## Task objective
Set down the entries again word for word, without any of the images.

## Structured pose outputs
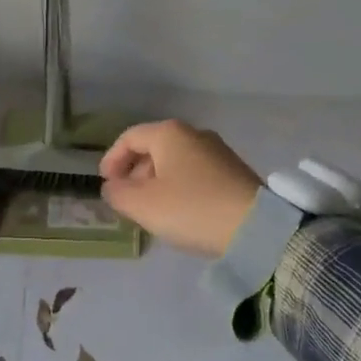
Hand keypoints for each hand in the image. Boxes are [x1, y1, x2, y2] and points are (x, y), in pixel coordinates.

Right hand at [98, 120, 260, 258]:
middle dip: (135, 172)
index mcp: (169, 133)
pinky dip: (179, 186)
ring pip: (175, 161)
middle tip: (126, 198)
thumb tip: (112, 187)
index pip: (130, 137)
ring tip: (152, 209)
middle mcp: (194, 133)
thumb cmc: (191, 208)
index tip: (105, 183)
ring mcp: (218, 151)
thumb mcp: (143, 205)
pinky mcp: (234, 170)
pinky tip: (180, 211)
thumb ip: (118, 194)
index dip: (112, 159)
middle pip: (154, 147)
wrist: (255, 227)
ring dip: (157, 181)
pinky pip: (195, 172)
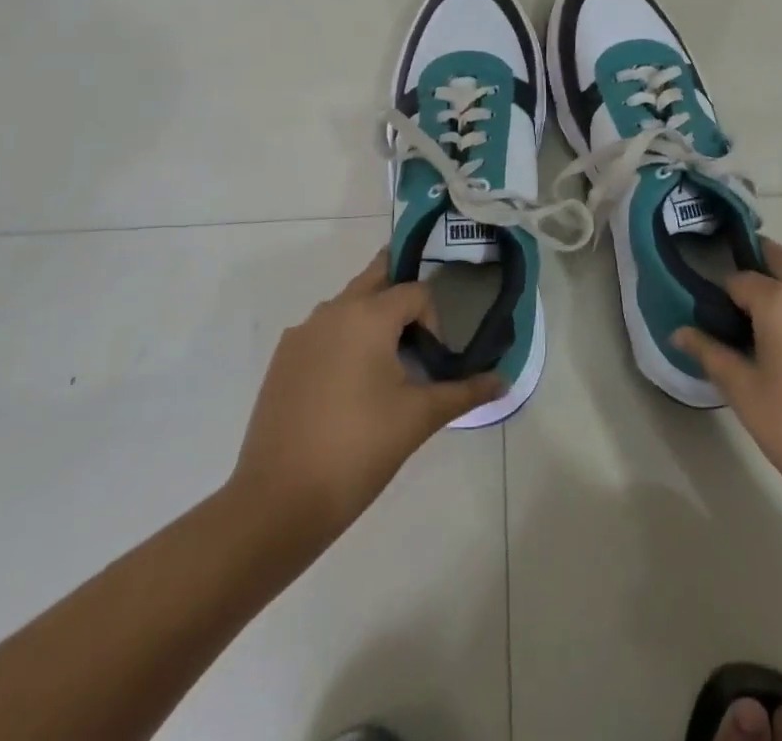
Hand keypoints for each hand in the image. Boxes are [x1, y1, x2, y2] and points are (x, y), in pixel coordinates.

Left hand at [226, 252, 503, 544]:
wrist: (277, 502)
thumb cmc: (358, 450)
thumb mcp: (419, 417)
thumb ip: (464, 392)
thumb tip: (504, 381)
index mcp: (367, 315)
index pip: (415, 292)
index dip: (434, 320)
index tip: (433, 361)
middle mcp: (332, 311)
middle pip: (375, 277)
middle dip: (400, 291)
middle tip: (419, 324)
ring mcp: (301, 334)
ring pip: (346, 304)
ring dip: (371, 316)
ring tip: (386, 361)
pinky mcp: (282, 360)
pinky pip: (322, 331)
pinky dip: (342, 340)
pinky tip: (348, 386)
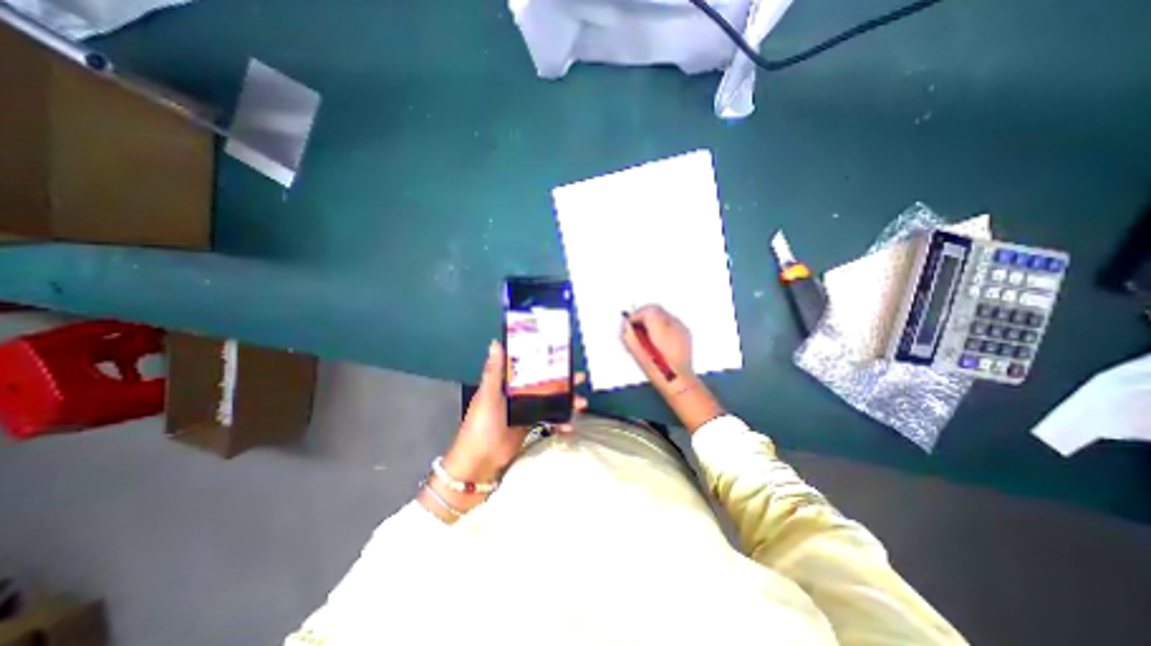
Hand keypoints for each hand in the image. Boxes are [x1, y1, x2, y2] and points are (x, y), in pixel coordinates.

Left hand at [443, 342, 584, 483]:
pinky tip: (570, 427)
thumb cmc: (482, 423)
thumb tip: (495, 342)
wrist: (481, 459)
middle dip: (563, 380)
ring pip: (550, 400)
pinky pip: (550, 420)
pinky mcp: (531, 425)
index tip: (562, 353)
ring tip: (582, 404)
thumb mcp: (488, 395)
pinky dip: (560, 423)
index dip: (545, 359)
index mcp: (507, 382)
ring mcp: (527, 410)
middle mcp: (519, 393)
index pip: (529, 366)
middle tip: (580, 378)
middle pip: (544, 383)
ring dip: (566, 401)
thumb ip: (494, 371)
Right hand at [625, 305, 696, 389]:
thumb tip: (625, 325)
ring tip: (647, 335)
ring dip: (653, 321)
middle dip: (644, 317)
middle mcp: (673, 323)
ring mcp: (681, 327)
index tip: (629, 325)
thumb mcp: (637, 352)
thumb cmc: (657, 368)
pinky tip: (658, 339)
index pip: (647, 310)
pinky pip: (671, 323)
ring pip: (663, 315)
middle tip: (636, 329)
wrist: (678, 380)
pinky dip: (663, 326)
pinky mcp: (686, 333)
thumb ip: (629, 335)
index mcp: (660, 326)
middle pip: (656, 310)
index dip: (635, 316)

## Solved problem
Hand keypoints for each hand in the image. Boxes are [x1, y1, x2, y2] and points are (x, y), in pixel coordinates.

Right hand at [98, 120, 260, 258]:
middle dip: (135, 172)
index mcp: (169, 133)
pinky dip: (179, 186)
ring pip: (175, 161)
middle tip: (126, 198)
thumb tip: (112, 187)
index pip: (130, 137)
ring tip: (152, 209)
middle mcp: (194, 133)
thumb cmc: (191, 208)
index tip: (105, 183)
ring mcp: (218, 151)
thumb mcp: (143, 205)
pinky mcp: (234, 170)
pinky tip: (180, 211)
thumb ip: (118, 194)
index dip: (112, 159)
middle pip: (154, 147)
wrist: (255, 227)
ring dip: (157, 181)
pinky pip: (195, 172)
Hand keypoints for each hand in the image. Boxes are [x1, y1, x2, y2] and points are (x, y), in pixel coordinates.

Left hand at [226, 252, 503, 544]:
wrist: (277, 502)
thumb cmc: (358, 450)
thumb mcp: (419, 417)
thumb ip: (464, 392)
thumb tip: (504, 381)
index mcp: (367, 315)
index pip: (415, 292)
index dip: (434, 320)
index tip: (433, 361)
middle mcp: (332, 311)
middle pip: (375, 277)
middle dip: (400, 291)
middle tip: (419, 324)
ring mcp: (301, 334)
ring pip: (346, 304)
ring dip: (371, 316)
ring tip: (386, 361)
pinky mcp: (282, 360)
pinky pip: (322, 331)
pinky dip: (342, 340)
pinky tip: (348, 386)
Hand keypoints for each hand in the image. Boxes are [x1, y1, x2, y2] and points are (x, y), in pixel coordinates.

Left hand at [443, 342, 584, 483]:
pinky tip: (570, 427)
thumb cmc: (482, 423)
thumb tip: (495, 342)
wrist: (481, 459)
middle dip: (563, 380)
ring pip: (550, 400)
pinky pip: (550, 420)
pinky mcp: (531, 425)
index tip: (562, 353)
ring tip: (582, 404)
thumb mcp: (488, 395)
pinky dip: (560, 423)
index dip: (545, 359)
index mcp: (507, 382)
ring mcp: (527, 410)
middle mcp: (519, 393)
index pip: (529, 366)
middle tip: (580, 378)
middle pip: (544, 383)
ring dip: (566, 401)
thumb ip: (494, 371)
Right hand at [625, 305, 696, 389]:
thumb tip: (625, 325)
ring tip: (647, 335)
ring dip: (653, 321)
middle dip: (644, 317)
middle mcp: (673, 323)
ring mcp: (681, 327)
index tip: (629, 325)
thumb mcp: (637, 352)
thumb cmc: (657, 368)
pinky tip: (658, 339)
index pip: (647, 310)
pinky pip: (671, 323)
ring pip: (663, 315)
middle tip: (636, 329)
wrist: (678, 380)
pinky dip: (663, 326)
pinky mcp: (686, 333)
thumb ip: (629, 335)
index mcp: (660, 326)
middle pip: (656, 310)
index dip: (635, 316)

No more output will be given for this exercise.